Xstrata Holders Reject Glencore Option Linked to Bonuses
Xstrata Plc (XTA) shareholders rejected a resolution to approve Glencore International Plc’s 19.5 billion- pound ($31 billion) takeover that includes a package of retention bonuses. Xstrata is still to announce the result of a second vote that excludes the payments.
Xstrata shareholders polled at a meeting in Zug, Switzerland today voted 67.85 percent in favor of the first resolution, falling short of the required 75 percent threshold, the company said in a filing. Investors in commodities trader Glencore, which already owns 34 percent of Xstrata, voted 99.4 percent in favor of the takeover earlier today.
Glencore sweetened its all-stock offer in September to 3.05 shares for each one in Xstrata to win support from Qatar’s sovereign wealth fund, holder of a 12 percent stake in the world’s largest exporter of power-station coal.
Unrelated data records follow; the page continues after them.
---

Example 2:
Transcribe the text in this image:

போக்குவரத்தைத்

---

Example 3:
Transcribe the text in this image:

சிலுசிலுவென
There’s a 90 percent chance the acquisition will be approved, according to SBG Securities Ltd.
Xstrata pared gains in London trading after the result of the first vote to be 0.5 percent higher at 961.9 pence at 2:19 p.m. Glencore was 0.7 percent higher at 328.9 after gaining as much as 2.4 percent. The combined group would be the world’s fourth-largest mining company. It would represent about 2.1 percent of the U.K.’s benchmark FTSE 100 Index, ranking it 13th in the gauge, Liberum Capital Ltd. wrote today in a note.
The offer, increased in September from 2.8 Glencore shares, is opposed by some Xstrata investors including Knight Vinke Asset Management LLC. Shareholder advisory groups are also divided. Pensions & Investment Research Consultants Ltd. recommended opposing the deal. Institutional Shareholder Services Inc. and Glass Lewis urged investors to support it, while calling for the bonuses to be rejected.
Knight Vinke voted against all resolutions, David Trenchard, vice chairman at the fund, told Xstrata’s board and shareholders in today’s meeting in Zug.
“We, as major shareholders in Xstrata, have no confidence in the independence and robustness of the current Xstrata board,” Trenchard said. “We are extremely concerned with regard to the ability of the board of the newly merged company to represent our interests. Good governance must now take centre stage and we intend to broaden our discussions with fellow shareholders to ensure that this is the case.”
Qatar Holding LLC, Xstrata’s second-largest shareholder, said last week it will vote in favor of both resolutions on Glencore (GLEN)’s offer. The first resolution backed the deal along with 144 million pounds of retention bonuses for about 70 Xstrata employees. The second supports the acquisition without the incentives. Both need 75 percent support to be passed.
Qatar plans to abstain from the third resolution that focuses solely on the payments for Xstrata managers. That boosts the likelihood of both the deal completing and the payouts being blocked, given opposition from other shareholders, Liberum Capital Ltd. said Nov. 15.
If the incentives are rejected in a vote that requires a simple majority, there’s a great risk of key Xstrata managers leaving the combined company, Macquarie Group Ltd. said in a note to clients last week.
Investors holding as little as 16.48 percent of Xstrata can block the transaction because U.K. takeover rules prevent Baar, Switzerland-based Glencore from voting its 34 percent stake in Xstrata.
The takeover will add Xstrata’s coal, nickel, zinc and copper operations to Glencore’s cotton-to-crude-oil commodities trading empire. The combined entity will have interests in about 35 coal mines in Colombia, Africa and Australia, and account for about 10 percent of global seaborne exports of the fuel.
It would be the world’s third-biggest producer of mined copper, the largest zinc miner, and the biggest exporter of coal burned by power stations. The combined group also would have about 11 percent of the 13 million-ton global zinc market and about 40 percent of the 1.9 million tons of the metal produced in Europe.
Completion of the deal is still subject to approvals from regulators including the European Commission, which has until Nov. 22 to rule. The regulator will likely focus on the combined company’s influence in the zinc market, SBG’s Davey said.
The two companies have said they expect the transaction to be closed by the end of the year. Glencore shareholders today approved changing the company’s name to Glencore Xstrata International Plc.
Qatar Holding is advised by Lazard & Co. Glencore is working with Citigroup Inc. and Morgan Stanley as financial advisers. Xstrata has hired Goldman Sachs Group Inc., JPMorgan Chase & Co., Deutsche Bank AG and Nomura Bank International Plc.